Creating a GridSearchCV named model that includes our classifier and hyperparameter grid. 

In [None]:
model = GridSearchCV(clf, param_grid=params, cv=5, verbose=1)

Fit model

Now that we have everything we need for the model, let's fit it to the data and see what we've got.


In [None]:
# Fit model to over-sampled training data
model.fit(X_train_over, y_train_over)

![7.png](attachment:7.png)

Cv results

Extracting the cross-validation results from model and load them into a DataFrame named cv_results.

In [None]:
results = pd.DataFrame(model.cv_results_)
results.sort_values("rank_test_score").head(10)

![14.png](attachment:14.png)

Best Hyperpramaters

There are quite a few hyperparameters there, so let's pull out the ones that work best for our model.

In [None]:
# Extract best hyperparameters
model.best_params_

![9.png](attachment:9.png)

Evaluate

Now that we have a working model that's actually giving us something useful, let's see how good it really is.

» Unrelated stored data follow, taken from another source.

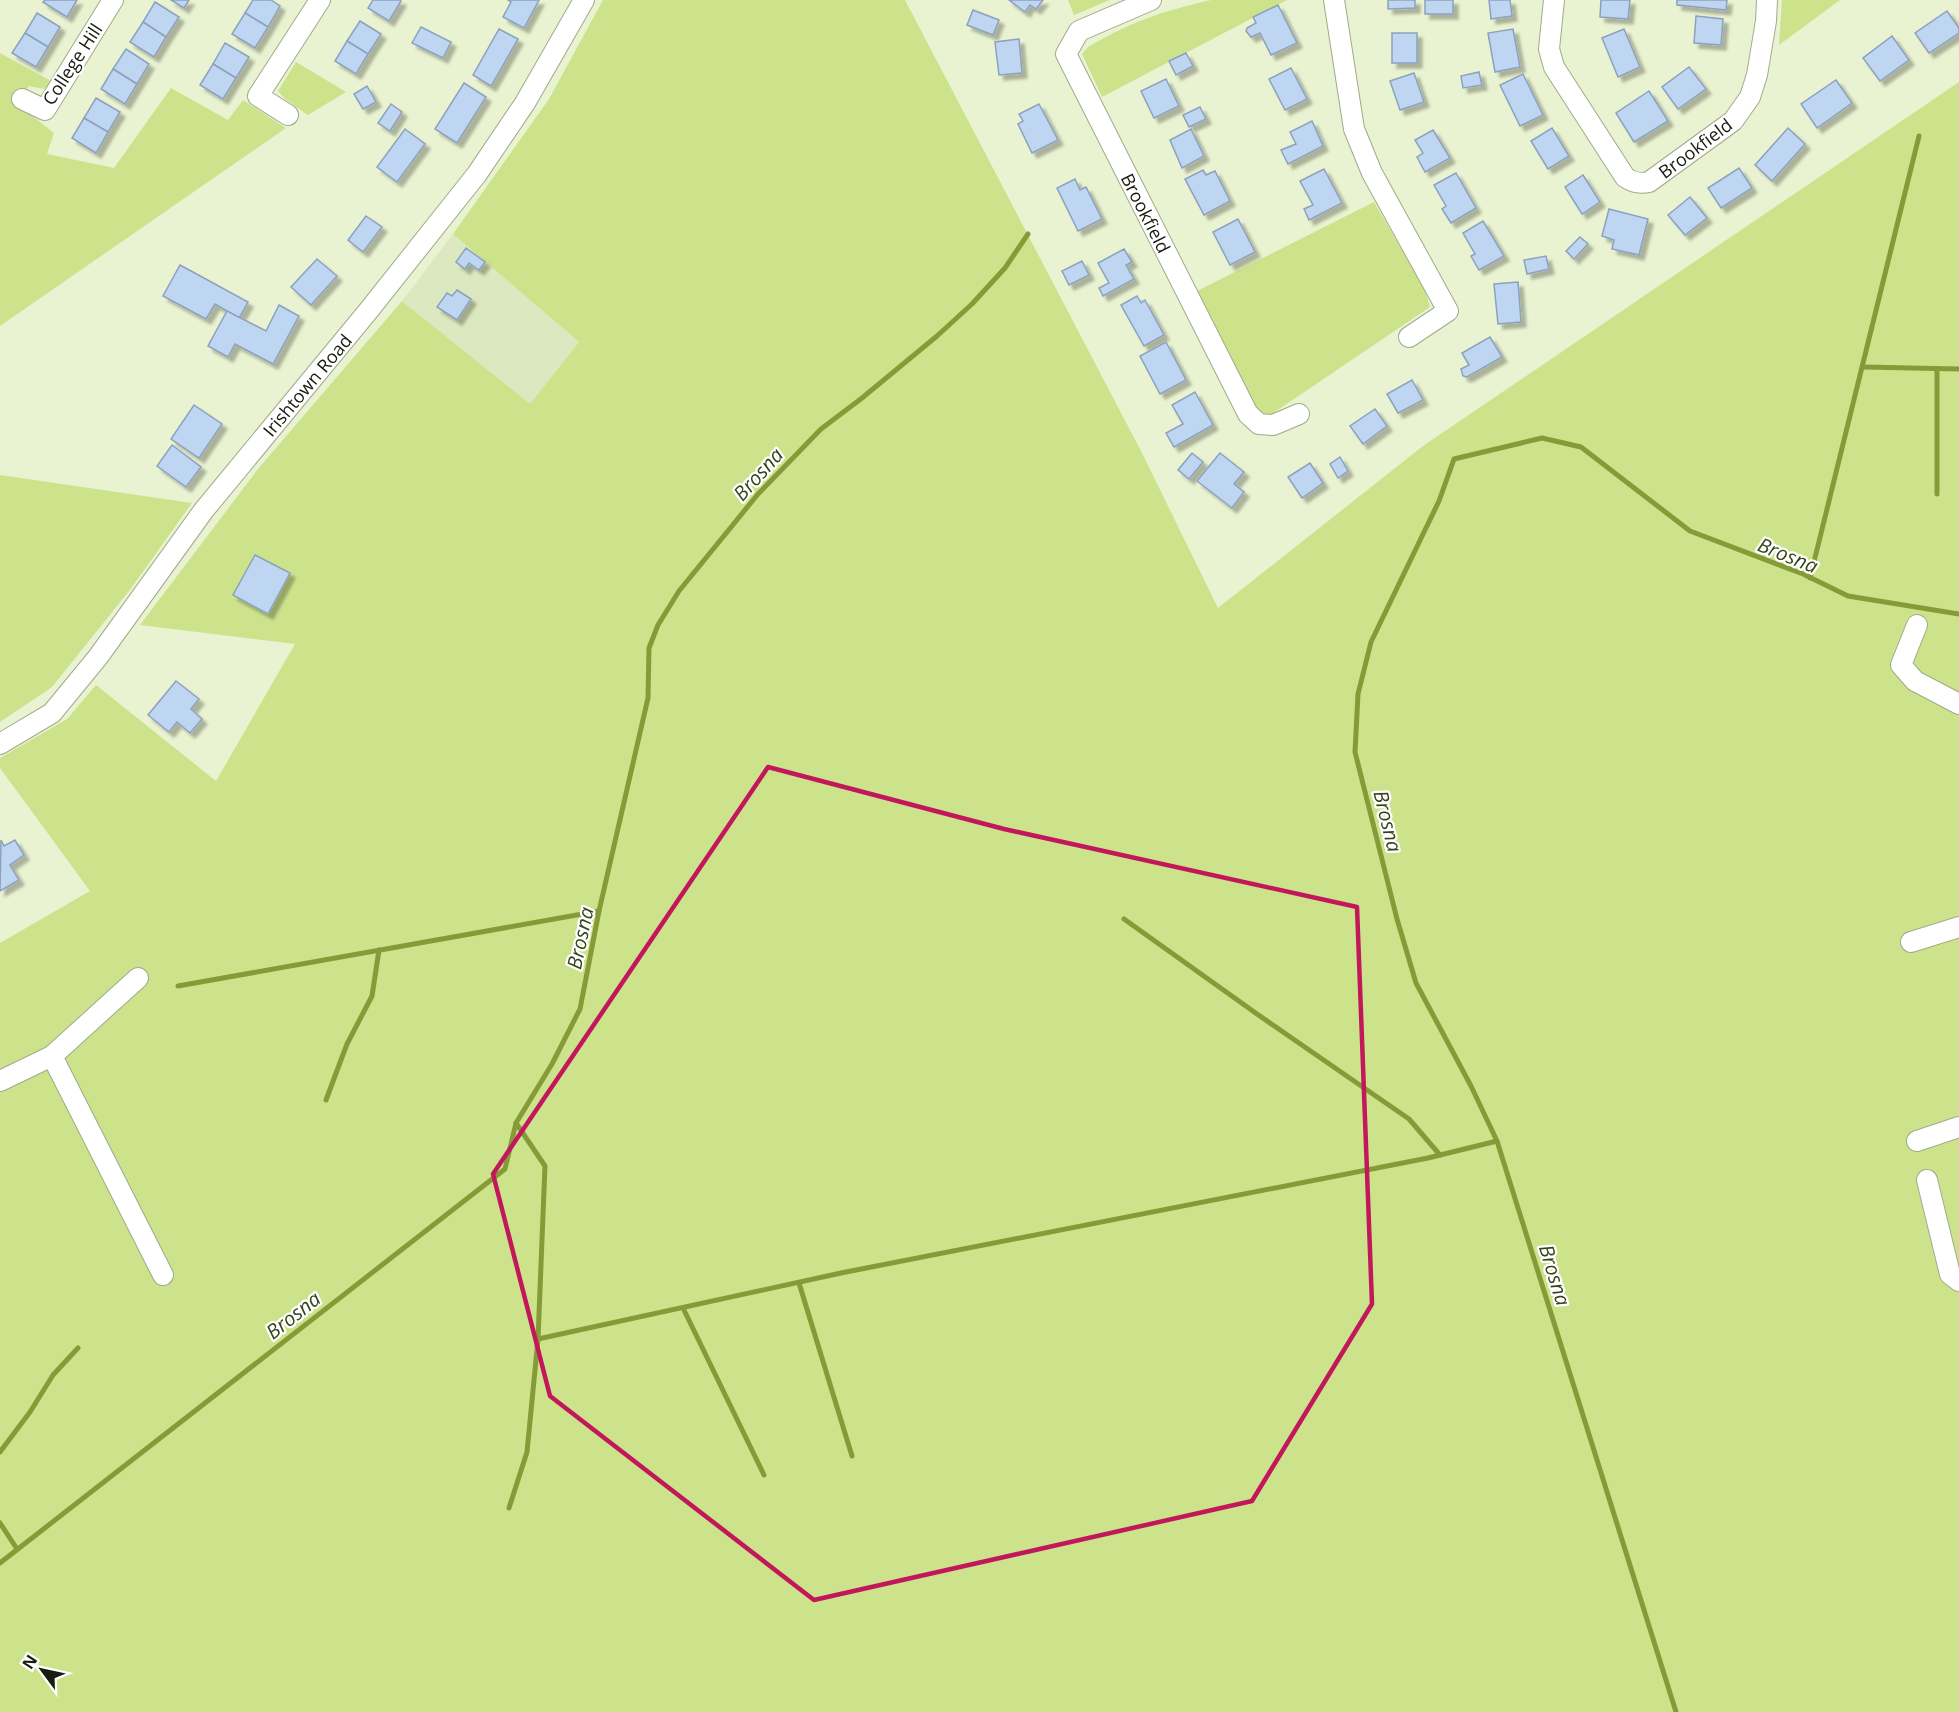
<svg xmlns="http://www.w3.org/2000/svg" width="1959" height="1712" font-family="'Open Sans',sans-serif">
<defs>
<filter id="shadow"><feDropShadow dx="5" dy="5" stdDeviation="1.5" flood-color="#0004"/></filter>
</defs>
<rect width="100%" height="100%" fill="#e9f3d1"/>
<path fill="#dce8bf" d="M453 234 579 342 530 405 402 301Z"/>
<g fill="#cce38c">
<path d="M603 0H905L1142 453 1218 608 1423 446 1959 82V1712H0V943L90 891 0 768V758L67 719 96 685 216 781 295 644 140 625 258 469 402 301 530 404 579 342 453 234 549 99Z"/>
<path d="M1068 0H1110L1074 15Z"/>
<path d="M1211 0H1287L1102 97 1082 54 1088 47C1130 22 1163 11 1211 0Z"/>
<path d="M1782 0H1840L1779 45Z"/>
<path d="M0 53 53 82 44 89 29 86 16 103 54 133 47 154 114 168 171 88 228 120 243 100 286 128 0 326Z"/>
<path d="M296 62 346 92 308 115 285 99 278 91Z"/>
<path d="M1374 202 1425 290 1430 307 1269 416 1258 411 1197 291Z"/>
<path d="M0 475 192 503 129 591 52 687 0 722Z"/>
</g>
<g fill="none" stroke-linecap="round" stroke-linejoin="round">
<g stroke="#869b38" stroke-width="5">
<path d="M1864 367 1959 369"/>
<path d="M1937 494V369"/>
<path d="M1810 578 1919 136"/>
<path d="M1124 919 1257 1014 1409 1119 1440 1155"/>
<path d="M178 986 599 911"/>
<path d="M326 1100 347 1044 372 996 379 950"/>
<path d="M799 1283 852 1456"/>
<path d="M683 1308 764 1475"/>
<path d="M538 1339 841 1273 1428 1158 1497 1141"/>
<path d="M0 1452 30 1412 53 1375 78 1348"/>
<path d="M509 1508 527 1452 538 1339 545 1166 516 1123"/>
<path d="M0 1523 17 1549"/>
<path d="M0 1563 505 1169 516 1123 552 1064 580 1009 599 911 648 698 649 648 658 625 679 591 758 494 821 429 862 398 937 336 972 304 1005 268 1028 234"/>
<path d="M1676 1712 1497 1141 1471 1086 1416 983 1397 919 1355 752 1358 694 1371 642 1439 501 1454 459 1542 438 1581 447 1690 531 1803 574 1848 596 1959 614"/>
</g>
</g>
<g fill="#bfd6f2" stroke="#8ca1bc" stroke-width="1.5" filter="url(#shadow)">
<path d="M45 0H77L67 17 43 2Z"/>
<path d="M171 0H189L184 8Z"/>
<path d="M253 0H271L280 6 268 27 245 13Z"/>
<path d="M373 0H400L401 1 389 21 368 8Z"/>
<path d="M508 0H539L524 28 503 17 511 2Z"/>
<path d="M1009 0H1043L1036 9 1030 5 1025 12Z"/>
<path d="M1388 0H1415V8L1388 9Z"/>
<rect x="1425" y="0" width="28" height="14"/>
<path d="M1489 0H1510L1512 16 1491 19Z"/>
<path d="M1601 0H1630L1628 19 1600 17Z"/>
<path d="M1677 0H1727L1726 10 1677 5Z"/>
<path d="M155 2 179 17 166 37 143 22Z"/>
<path d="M1278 5 1297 43 1271 55 1260 33 1251 37 1246 31 1247 28 1256 23 1253 17Z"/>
<path d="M973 10 999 20 993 35 967 25Z"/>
<path d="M1947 11 1959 28V33L1929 53 1915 33Z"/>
<path d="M37 13 60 27 48 47 25 33Z"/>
<path d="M245 13 268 27 255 48 232 34Z"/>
<path d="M1696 16 1723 19 1721 45 1694 43Z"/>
<path d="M360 21 381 34 368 54 347 41Z"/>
<path d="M143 22 166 37 154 57 130 42Z"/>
<path d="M421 27 451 42 443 58 412 43Z"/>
<path d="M499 29 518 39 491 86 473 75Z"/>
<path d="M1513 29 1520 67 1495 72 1488 33Z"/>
<path d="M1624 29 1640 67 1618 77 1602 38Z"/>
<path d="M25 33 48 47 36 67 12 53Z"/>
<rect x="1392" y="33" width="25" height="30"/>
<path d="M1892 36 1909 60 1880 81 1863 58Z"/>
<path d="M1019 39 1022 73 999 75 995 42Z"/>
<path d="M347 41 368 54 356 74 335 61Z"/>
<path d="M225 43 249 57 236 78 213 64Z"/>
<path d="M126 49 149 64 137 84 113 69Z"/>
<path d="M1186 53 1193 66 1176 75 1169 61Z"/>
<path d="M213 64 236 78 223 99 200 85Z"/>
<path d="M1689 67 1706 89 1678 109 1662 87Z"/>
<path d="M1291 68 1307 99 1285 110 1269 79Z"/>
<path d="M113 69 137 84 125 104 101 89Z"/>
<path d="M1479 72 1482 85 1463 88 1461 76Z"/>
<path d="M1414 73 1424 102 1400 110 1390 81Z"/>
<path d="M1523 74 1543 115 1520 126 1500 85Z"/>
<path d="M1166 79 1179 106 1154 118 1141 91Z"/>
<path d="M1836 80 1852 103 1817 128 1801 104Z"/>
<path d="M464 83 486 97 457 143 435 129Z"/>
<path d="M367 86 376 102 363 109 354 94Z"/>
<path d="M1649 91 1668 121 1634 142 1616 113Z"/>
<path d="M96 98 120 112 108 132 84 118Z"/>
<path d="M391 104 402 112 390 131 378 123Z"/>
<path d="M1039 104 1058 140 1032 153 1018 124 1023 121 1019 114Z"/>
<path d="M1200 107 1206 119 1189 127 1183 115Z"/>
<path d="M84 118 108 132 96 153 72 138Z"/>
<path d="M1312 121 1323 146 1288 164 1281 150 1296 144 1290 132Z"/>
<path d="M1552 128 1569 156 1548 169 1531 141Z"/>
<path d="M1788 128 1805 144 1772 181 1755 165Z"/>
<path d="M405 129 425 144 397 182 377 167Z"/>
<path d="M1191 129 1204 156 1182 168 1170 140Z"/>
<path d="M1433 130 1450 158 1425 172 1417 157 1423 153 1415 140Z"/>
<path d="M1739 168 1752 188 1721 208 1708 188Z"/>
<path d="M1324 169 1342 203 1309 220 1304 209 1313 205 1300 181Z"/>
<path d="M1203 170 1206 175 1215 171 1230 201 1204 215 1185 179Z"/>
<path d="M1456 173 1476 208 1451 223 1442 209 1446 206 1434 185Z"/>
<path d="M1583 175 1600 202 1582 214 1565 187Z"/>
<path d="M1075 179 1080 190 1086 187 1102 219 1078 231 1057 188Z"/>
<path d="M1690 197 1707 218 1685 235 1668 215Z"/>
<path d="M1609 209 1648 219 1639 255 1612 249 1614 240 1602 236Z"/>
<path d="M366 216 382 227 363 252 348 240Z"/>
<path d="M1238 219 1255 252 1230 265 1213 232Z"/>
<path d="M1483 221 1504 256 1479 270 1471 256 1475 254 1463 233Z"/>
<path d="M1580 237 1588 244 1574 259 1566 251Z"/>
<path d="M466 248 485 262 479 270 469 263 465 269 456 262Z"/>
<path d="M1124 249 1132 262 1126 265 1134 279 1103 296 1099 288 1109 283 1098 263Z"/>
<path d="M1546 256 1549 269 1527 274 1524 260Z"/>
<path d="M317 259 337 276 311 305 291 287Z"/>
<path d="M1082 261 1089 275 1069 285 1062 271Z"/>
<path d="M180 265 248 302 239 318 215 304 206 319 163 296Z"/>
<path d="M1518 282 1521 322 1498 324 1494 284Z"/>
<path d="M457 290 471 299 457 320 437 307 447 293 452 296Z"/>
<path d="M1137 296 1141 303 1145 300 1164 335 1144 346 1121 305Z"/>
<path d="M279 305 299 316 273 364 235 344 228 357 208 346 227 311 266 331Z"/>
<path d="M1490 337 1502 357 1467 377 1463 376 1461 369 1469 365 1462 353Z"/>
<path d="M1166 342 1186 380 1160 394 1140 356Z"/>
<path d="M1412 380 1423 400 1398 413 1387 394Z"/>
<path d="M1195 392 1213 425 1174 447 1166 433 1183 424 1172 405Z"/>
<path d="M194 405 222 424 199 458 171 439Z"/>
<path d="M1375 409 1387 426 1363 444 1350 426Z"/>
<path d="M172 445 201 467 186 487 157 466Z"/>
<path d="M1192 453 1203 462 1189 479 1178 470Z"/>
<path d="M1220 453 1244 472 1234 484 1244 492 1232 508 1197 481Z"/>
<path d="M1340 457 1348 471 1338 478 1330 464Z"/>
<path d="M1310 463 1323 483 1302 498 1288 477Z"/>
<path d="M255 555 290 573 268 614 233 595Z"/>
<path d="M176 681 199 699 191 709 202 719 190 733 177 722 169 732 148 715Z"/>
<path d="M1 840 4 846 15 840 24 855 10 865 19 880 0 891Z"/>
</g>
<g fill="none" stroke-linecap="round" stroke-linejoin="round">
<defs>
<g id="minor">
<path d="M1151 0 1079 31 1066 54 1248 414 1259 424 1273 425 1299 414"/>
<path d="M1334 0 1354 129 1372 173 1448 311 1409 337"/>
<path d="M1554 0 1549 49 1554 67 1625 177C1633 183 1640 184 1649 182L1733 121 1750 97 1757 75 1766 21 1767 0"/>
<path d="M22 99 45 110 113 0"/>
<path d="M288 115 258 96 320 0"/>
<path d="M1917 625 1901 665 1915 681 1959 704"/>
<path d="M0 744 52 713 98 657 204 510 369 310 477 174 525 103 584 0"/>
<path d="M1911 942 1959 927"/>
<path d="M52 1056 163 1275"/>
<path d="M0 1081 52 1056 138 978"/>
<path d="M1917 1141 1959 1127"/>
<path d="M1927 1180 1950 1274 1959 1281"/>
</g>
</defs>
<use href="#minor" stroke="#a1aa8a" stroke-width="22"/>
<use href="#minor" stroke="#fff" stroke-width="20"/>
</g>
<path fill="none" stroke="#c2185b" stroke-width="4.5" stroke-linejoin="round" d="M768 767 1004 829 1357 907 1372 1304 1252 1501 814 1600 550 1396 493 1174Z"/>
<g text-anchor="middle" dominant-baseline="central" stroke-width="4.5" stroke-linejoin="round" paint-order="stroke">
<g font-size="18" fill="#181b0f" stroke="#fff">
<text transform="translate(72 64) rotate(-57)">College Hill</text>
<text transform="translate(1695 148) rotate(-37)">Brookfield</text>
<text transform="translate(1146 213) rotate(63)">Brookfield</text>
<text transform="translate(307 385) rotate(-50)">Irishtown Road</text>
</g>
<g font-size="20" font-style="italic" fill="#39431a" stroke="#fff">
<text transform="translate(758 474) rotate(-48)">Brosna</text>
<text transform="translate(1788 555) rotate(22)">Brosna</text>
<text transform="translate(1388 821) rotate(76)">Brosna</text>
<text transform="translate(580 938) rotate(-78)">Brosna</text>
<text transform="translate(1555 1275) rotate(73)">Brosna</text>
<text transform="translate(293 1315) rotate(-38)">Brosna</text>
</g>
</g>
<g transform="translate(42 1670) rotate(303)" stroke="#ffffff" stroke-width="4.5" paint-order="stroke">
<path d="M0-4.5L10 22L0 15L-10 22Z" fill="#181b0f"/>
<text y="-9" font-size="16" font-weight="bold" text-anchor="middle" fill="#181b0f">N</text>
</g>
</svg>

Calculating the training and test accuracy scores for model.

In [None]:
acc_train = model.score(X_train, y_train)
acc_test = model.score(X_test, y_test)

print("Training Accuracy:", round(acc_train, 4))
print("Validation Accuracy:", round(acc_test, 4))

![10.png](attachment:10.png)

let's make a confusion matrix to see how our model is making its correct and incorrect predictions.


In [None]:
# Plot confusion matrix
ConfusionMatrixDisplay.from_estimator(model, X_test, y_test)

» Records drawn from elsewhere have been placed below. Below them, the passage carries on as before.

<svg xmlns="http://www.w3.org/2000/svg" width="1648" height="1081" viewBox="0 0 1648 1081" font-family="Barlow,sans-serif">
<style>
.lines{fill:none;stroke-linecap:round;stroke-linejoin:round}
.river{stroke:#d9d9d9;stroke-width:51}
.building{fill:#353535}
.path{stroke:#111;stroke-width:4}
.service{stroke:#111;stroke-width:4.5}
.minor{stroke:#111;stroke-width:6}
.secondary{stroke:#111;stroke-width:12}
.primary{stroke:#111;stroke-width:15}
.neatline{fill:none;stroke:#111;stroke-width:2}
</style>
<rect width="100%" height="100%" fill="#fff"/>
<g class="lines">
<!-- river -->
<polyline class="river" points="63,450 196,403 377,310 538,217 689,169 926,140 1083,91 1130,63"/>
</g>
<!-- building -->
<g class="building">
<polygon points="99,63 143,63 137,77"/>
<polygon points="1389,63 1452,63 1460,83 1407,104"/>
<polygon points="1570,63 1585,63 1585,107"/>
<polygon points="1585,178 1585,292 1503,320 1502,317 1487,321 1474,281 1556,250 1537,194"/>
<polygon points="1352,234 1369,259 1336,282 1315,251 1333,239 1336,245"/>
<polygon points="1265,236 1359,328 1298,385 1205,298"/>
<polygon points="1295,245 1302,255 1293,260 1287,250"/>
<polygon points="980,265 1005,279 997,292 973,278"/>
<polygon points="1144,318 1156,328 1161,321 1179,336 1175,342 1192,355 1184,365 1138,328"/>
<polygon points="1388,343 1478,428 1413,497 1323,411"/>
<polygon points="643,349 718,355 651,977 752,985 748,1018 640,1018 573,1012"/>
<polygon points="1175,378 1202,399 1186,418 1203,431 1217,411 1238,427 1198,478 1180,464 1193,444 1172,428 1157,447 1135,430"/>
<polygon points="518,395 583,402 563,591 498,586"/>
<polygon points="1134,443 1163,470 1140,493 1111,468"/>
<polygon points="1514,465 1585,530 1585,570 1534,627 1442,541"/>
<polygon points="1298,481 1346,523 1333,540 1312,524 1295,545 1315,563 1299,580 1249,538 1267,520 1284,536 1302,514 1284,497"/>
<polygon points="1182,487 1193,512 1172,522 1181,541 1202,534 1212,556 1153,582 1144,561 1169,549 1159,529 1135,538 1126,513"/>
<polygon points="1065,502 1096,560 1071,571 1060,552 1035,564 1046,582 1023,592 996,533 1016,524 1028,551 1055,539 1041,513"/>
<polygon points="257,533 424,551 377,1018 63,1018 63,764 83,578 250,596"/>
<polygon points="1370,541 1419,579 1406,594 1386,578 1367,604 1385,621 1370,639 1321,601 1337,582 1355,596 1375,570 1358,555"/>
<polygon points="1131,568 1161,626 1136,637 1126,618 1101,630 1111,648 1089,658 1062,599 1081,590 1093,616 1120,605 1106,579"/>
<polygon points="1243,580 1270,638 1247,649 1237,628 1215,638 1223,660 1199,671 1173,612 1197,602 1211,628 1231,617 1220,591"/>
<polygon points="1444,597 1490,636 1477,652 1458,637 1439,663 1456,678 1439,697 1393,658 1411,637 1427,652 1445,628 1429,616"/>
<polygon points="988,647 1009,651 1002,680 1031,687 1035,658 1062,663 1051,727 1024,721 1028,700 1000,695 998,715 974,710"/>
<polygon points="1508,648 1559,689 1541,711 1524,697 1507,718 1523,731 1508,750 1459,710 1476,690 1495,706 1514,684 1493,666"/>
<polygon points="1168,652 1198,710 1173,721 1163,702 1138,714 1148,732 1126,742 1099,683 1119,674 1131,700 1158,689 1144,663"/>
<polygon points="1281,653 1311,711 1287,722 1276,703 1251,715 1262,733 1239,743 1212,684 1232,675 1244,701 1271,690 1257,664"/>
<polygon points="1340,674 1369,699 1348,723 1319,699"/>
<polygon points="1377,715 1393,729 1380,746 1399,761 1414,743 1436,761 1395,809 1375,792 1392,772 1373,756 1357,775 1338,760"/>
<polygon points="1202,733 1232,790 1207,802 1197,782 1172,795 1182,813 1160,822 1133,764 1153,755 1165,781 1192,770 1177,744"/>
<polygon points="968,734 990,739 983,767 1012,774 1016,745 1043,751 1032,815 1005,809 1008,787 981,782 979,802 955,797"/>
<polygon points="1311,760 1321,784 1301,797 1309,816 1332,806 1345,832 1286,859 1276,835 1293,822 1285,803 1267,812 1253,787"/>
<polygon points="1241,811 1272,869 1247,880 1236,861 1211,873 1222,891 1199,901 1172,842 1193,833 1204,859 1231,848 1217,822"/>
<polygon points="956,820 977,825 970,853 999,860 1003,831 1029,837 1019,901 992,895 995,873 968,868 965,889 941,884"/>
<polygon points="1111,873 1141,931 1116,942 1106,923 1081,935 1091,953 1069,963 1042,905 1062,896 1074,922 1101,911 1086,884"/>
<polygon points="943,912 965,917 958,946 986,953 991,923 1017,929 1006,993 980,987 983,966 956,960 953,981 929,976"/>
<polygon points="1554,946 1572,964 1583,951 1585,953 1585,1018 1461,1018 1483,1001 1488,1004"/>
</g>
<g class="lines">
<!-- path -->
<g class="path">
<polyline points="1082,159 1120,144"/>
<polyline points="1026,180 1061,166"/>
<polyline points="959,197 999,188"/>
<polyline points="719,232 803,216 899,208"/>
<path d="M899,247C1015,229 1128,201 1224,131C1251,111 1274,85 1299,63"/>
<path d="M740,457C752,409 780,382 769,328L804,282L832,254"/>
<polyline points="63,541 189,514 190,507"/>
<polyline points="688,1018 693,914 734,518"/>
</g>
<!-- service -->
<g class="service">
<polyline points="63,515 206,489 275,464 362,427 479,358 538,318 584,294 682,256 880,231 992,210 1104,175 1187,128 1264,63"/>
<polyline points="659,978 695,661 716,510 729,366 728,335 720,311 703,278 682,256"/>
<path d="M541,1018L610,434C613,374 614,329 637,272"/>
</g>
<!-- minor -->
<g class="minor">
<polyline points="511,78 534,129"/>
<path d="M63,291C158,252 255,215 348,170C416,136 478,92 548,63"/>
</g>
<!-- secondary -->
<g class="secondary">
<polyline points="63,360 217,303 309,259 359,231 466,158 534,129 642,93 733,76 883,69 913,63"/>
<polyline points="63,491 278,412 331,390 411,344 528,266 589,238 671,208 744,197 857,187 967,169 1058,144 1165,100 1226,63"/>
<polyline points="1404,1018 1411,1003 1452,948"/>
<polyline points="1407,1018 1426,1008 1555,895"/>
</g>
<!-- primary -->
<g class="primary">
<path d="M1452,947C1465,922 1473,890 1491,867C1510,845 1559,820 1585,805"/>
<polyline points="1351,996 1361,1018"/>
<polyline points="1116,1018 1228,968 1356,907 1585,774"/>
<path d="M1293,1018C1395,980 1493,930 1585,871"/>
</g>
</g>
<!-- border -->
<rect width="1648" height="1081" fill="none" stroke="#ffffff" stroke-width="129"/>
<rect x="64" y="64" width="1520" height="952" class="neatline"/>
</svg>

![11.png](attachment:11.png)

Classification report

This matrix is a great reminder of how imbalanced our data is, and of why accuracy isn't always the best metric for judging whether or not a model is giving us what we want. After all, if 95% of the companies in our dataset didn't go bankrupt, all the model has to do is always predict {"bankrupt": False}, and it'll be right 95% of the time. The accuracy score will be amazing, but it won't tell us what we really need to know.

Instead, we can evaluate our model using two new metrics: precision and recall. The precision score is important when we want our model to only predict that a company will go bankrupt if its very confident in its prediction. The recall score is important if we want to make sure to identify all the companies that will go bankrupt, even if that means being incorrect sometimes.
Let's start with a report we can create with scikit-learn to calculate both metrics.

In [None]:
# Print classification report
print(classification_report(y_test, model.predict(X_test)))

![12.png](attachment:12.png)

![15.png](attachment:15.png)

Creating an interactive dashboard that shows how company profit and losses change in relationship to our model's probability threshold. Starting with the make_cnf_matrix function, which should calculate and print profit/losses, and display a confusion matrix. Then creating a FloatSlider thresh_widget that ranges from 0 to 1. Finally combining our function and slider in the interact function.

In [None]:
def make_cnf_matrix(threshold):
    y_pred_proba = model.predict_proba(X_test)[:, -1]
    y_pred = y_pred_proba > threshold
    conf_matrix= confusion_matrix(y_test, y_pred)
    tn, fp, fn, tp = conf_matrix.ravel()
    print(f"Profit:€{tp * 100_000_000}")
    print(f"Losses:€{fp * 250_000_000}")
    ConfusionMatrixDisplay.from_predictions(y_test, y_pred, colorbar=False)

thresh_widget = widgets.FloatSlider(min=0, max=1, value=0.5, step=0.05)

interact(make_cnf_matrix, threshold=thresh_widget);

![16.png](attachment:16.png)

Related to the model we can focus on precision or recall.